More recently, between 2004 and 2006, the economy has broken out of its
“Hindu” rate of growth. This is because the world economy is growing at
its fastest rate since the 1960s and because the government’s
macroeconomic policies are less deflationary than before. Most of the
growth has been driven by lower interest rates, which have fuelled a
consumption boom.
Government’s fiscal policies have made little contribution to growth and
planned infrastructure spending will provide a negligible stimulus.
Infrastructure spending, as a percentage of GDP, will merely increase to
what prevailed in 1998. Over the next few years, economists predict
average growth of 4.5% — only 1.2% above the trend of 1995 to 2005.
This is far below the average annual growth rate of 8% for East Asia
over five decades and below the current average 7% growth rate of all
developing countries. The current growth path does not match the level
and quality of growth in other developing countries.
For example, 54% of the 1.1 million jobs supposedly created between
March 2003 and March 2006 are in the informal sector — hawkers
descending on to the country’s streets to get some of the crumbs from
the shallow middle-class boom. Someone still has to explain how the
government can claim that it has created an informal sector jobs market.
Of the formal jobs created, the majority are in retail, where working
conditions are poor.
According to the standard discourse, the economy is well-managed. The
1996 Growth Employment and Redistribution Strategy (Gear) produced
macroeconomic stability — a low budget deficit and inflation rate.

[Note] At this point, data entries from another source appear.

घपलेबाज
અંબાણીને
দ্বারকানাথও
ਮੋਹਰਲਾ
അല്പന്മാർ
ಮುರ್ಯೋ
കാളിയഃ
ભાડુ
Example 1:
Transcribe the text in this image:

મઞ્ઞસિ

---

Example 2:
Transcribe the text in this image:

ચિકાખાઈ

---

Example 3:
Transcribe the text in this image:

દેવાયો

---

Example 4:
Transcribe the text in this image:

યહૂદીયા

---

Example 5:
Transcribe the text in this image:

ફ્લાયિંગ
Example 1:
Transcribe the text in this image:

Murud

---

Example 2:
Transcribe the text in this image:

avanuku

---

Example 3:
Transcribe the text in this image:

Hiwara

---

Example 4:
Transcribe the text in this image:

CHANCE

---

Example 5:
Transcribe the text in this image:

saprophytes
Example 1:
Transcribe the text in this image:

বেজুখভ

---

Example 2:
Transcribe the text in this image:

However, the ultimate indicators to evaluate the success of economic
policy are not the budget deficit or surplus or the inflation rate. They
are the rise of average living standards and the visible reduction of
poverty, unemployment and inequality, which are the real macroeconomic
fundamentals. A well-managed developing country should double average
living standards in 13 years.
Moreover, there is overwhelming evidence that there was no macroeconomic
stability in the first place, if one accepts for a moment the narrow and
dubious neo-liberal definition of macroeconomic stability.

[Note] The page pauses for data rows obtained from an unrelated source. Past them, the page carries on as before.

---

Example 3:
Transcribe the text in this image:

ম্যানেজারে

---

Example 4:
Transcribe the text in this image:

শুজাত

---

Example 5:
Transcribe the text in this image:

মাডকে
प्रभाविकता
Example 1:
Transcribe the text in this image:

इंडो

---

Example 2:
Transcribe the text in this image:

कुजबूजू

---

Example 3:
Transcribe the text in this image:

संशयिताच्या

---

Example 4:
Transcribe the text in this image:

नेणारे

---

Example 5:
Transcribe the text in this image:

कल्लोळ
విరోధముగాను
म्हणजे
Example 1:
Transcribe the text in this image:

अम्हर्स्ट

In 1996, the debt to GDP ratio was just above 50%, well below the
current average of rich countries. The budget deficit was at about 5% of
GDP. It was 2.9% of GDP in 1994 if one excluded the liabilities to the
Public Investment Commission. The inflation rate was at 7%, its lowest
level in two decades.
However, government introduced savagely deflationary macroeconomic
policies. They included sky-high interest rates and indiscriminate cuts
in public spending. Everything from capital spending to the training of
nurses and adult education suffered as: government used primary
surpluses of R200-billion between 1998 and 2002 to service a phoney
debt; blew R100-billion on unproductive tax cuts for the rich; and
wasted R150-billion pre-funding public sector pensions. Most of the
capacity problems in the emaciated public sector are due to such
macroeconomic mismanagement and the unnecessary, insane, inexplicable
and mindless slash-and-burn policies which prevailed until 2002.

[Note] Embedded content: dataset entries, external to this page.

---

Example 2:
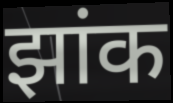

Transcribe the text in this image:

झांक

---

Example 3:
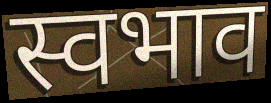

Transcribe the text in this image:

स्वभाव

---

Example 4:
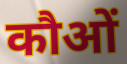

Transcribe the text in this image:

कौओं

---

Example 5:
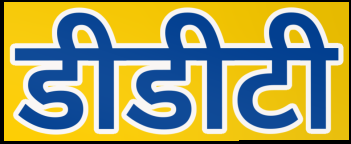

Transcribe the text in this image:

डीडीटी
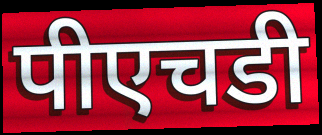
पीएचडी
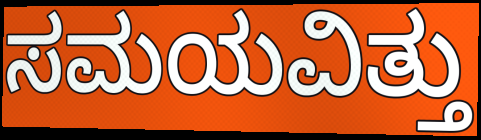
ಸಮಯವಿತ್ತು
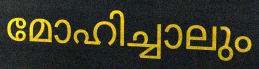
മോഹിച്ചാലും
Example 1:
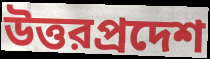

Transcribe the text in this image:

উত্তরপ্রদেশ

All South Africans must now participate in a debate on what will replace
the Mbeki legacy. After 13 years, South Africa still does not have a
comprehensive economic development plan. It has no industrial or
employment strategies. There is no leadership, vision or ambition. The
economy is on autopilot. There are no new ideas. The smug ruling elite
is satisfied with its mediocrity. We deserve better. We cannot continue
on the same path.
The starting point of the debate must be the need to achieve full
employment, reduce inequality and double the rate of growth.
There is a generic template in East Asia which shows how a country can
achieve an economic growth rate of 8% a year and more, sustain it for
four decades and more, and make the leap from dirt-poverty to achieve
the status of a newly industrialised country with full employment.
A new economic model must combine the developmental mindset of East Asia
with the egalitarian policies of Scandinavia.